« Quand vous avez un enfant, vous avez tous les enfants du monde », les enfants infinis, de l’écrivain Andrés Eloy Blanco, sont lus dans le poème qui est devenu populaire, depuis l’enlèvement de la fille Maikeelys Espinoza était connue, par le gouvernement des États-Unis, un fait abominable, qui a mérité la condamnation de tous les secteurs.
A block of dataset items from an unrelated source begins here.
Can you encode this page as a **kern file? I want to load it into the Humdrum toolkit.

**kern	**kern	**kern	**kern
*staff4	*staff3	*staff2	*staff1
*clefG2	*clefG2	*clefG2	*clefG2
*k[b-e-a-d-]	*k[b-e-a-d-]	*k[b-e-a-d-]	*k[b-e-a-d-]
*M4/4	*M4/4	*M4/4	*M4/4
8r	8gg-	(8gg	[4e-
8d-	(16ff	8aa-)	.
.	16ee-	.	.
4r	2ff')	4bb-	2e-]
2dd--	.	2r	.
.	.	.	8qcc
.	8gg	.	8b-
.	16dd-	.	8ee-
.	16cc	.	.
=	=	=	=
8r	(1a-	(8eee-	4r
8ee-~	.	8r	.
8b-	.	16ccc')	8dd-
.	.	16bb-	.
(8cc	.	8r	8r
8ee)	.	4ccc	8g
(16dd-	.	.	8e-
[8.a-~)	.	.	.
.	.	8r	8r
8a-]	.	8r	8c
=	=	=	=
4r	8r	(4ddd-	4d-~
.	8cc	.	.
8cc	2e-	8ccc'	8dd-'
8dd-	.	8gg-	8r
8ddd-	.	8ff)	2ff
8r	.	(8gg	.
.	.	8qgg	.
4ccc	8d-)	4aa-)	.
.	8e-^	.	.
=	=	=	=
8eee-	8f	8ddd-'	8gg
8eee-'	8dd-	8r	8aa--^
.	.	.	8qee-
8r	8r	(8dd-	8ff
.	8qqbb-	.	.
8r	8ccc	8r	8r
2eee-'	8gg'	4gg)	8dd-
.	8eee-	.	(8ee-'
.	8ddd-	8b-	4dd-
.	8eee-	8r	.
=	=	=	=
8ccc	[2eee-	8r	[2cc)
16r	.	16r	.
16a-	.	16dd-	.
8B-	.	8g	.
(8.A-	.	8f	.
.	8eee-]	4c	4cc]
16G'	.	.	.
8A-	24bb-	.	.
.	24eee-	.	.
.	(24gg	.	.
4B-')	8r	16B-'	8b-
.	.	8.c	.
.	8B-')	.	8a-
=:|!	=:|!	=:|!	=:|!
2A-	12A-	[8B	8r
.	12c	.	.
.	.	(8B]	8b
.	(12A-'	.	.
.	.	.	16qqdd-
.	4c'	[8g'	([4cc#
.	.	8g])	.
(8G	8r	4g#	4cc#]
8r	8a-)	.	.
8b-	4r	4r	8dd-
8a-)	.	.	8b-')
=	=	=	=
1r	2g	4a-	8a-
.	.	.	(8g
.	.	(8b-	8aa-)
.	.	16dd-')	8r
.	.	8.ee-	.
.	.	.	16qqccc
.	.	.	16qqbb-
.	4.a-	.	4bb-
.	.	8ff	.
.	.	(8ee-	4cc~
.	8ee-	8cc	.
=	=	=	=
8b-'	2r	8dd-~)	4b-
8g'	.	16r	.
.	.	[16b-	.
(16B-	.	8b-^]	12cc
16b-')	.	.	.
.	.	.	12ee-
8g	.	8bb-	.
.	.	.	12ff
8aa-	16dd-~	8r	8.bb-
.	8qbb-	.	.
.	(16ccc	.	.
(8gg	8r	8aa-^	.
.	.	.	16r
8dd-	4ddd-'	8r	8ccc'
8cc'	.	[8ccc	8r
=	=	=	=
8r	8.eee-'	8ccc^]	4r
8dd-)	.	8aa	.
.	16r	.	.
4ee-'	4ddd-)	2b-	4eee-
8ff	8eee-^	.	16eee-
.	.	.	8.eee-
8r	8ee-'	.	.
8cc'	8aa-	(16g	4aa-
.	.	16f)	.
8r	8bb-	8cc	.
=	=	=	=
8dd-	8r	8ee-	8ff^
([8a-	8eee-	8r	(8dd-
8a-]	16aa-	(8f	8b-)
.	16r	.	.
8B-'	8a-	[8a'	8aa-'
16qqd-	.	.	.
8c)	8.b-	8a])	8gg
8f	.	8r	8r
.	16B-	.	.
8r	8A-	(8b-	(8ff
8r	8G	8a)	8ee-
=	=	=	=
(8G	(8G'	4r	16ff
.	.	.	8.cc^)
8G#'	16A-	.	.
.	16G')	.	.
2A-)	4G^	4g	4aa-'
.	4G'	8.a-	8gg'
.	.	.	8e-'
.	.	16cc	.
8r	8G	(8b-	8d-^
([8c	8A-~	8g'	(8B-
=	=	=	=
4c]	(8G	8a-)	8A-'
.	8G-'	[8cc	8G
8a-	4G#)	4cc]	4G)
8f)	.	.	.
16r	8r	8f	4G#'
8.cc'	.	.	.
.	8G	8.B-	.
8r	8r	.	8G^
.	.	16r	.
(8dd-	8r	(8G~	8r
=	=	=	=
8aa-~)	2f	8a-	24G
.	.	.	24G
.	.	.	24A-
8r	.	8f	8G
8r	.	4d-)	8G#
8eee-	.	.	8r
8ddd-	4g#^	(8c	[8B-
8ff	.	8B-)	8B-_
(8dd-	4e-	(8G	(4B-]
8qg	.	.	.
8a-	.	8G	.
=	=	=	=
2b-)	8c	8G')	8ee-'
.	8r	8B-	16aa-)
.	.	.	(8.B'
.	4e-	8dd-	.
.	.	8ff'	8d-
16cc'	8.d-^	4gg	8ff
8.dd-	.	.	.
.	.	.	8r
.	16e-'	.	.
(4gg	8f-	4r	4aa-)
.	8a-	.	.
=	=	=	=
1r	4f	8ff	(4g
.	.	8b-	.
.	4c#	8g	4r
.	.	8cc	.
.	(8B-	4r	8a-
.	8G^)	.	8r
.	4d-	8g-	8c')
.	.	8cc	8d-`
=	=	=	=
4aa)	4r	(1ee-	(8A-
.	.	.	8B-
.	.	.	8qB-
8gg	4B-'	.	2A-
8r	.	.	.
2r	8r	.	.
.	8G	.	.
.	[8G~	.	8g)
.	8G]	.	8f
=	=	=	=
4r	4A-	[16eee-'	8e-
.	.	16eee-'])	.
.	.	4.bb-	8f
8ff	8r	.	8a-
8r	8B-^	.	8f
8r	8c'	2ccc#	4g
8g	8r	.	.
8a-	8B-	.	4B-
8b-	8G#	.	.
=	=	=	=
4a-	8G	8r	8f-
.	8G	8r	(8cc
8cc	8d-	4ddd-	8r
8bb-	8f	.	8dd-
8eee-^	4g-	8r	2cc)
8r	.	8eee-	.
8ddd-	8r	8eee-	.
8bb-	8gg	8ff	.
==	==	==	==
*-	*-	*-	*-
Les parents de l’enfant, âgés de deux ans, sont des émigrants vénézuéliens, qui, à leur arrivée aux États-Unis, ont été arrêtés pour avoir des tatouages et sans preuves, liés à des gangs criminels, la mère l’a envoyée dans une prison et le père l’a gardé kidnappé à El Salvador, recevant des transactions cruelles dans les prisons du président Nayib Bukele, déjà accusée de trafic
Yorely Bernal, mère de la fille, avait l’ordre de déportation avec sa petite fille, mais au dernier moment elle a été emmenée.
Le président Nicolás Maduro a assumé cette affaire et s’est engagé à se battre pour que Maikeelys retourne dans les bras de sa mère, ainsi que les 252 Vénézuéliens emprisonnés au Salvador, retournent dans sa patrie.
J’ai participé à la mars 1er mai, la fête des travailleurs, et je me suis sentie fier et ému, voyant comment les travailleurs ont transformé la marche en manifestation pour exiger la libération de Maikeelys, qui est devenue la fille, la petite-fille de tous les Vénézuéliens. Que Dieu vous bénisse ma fille.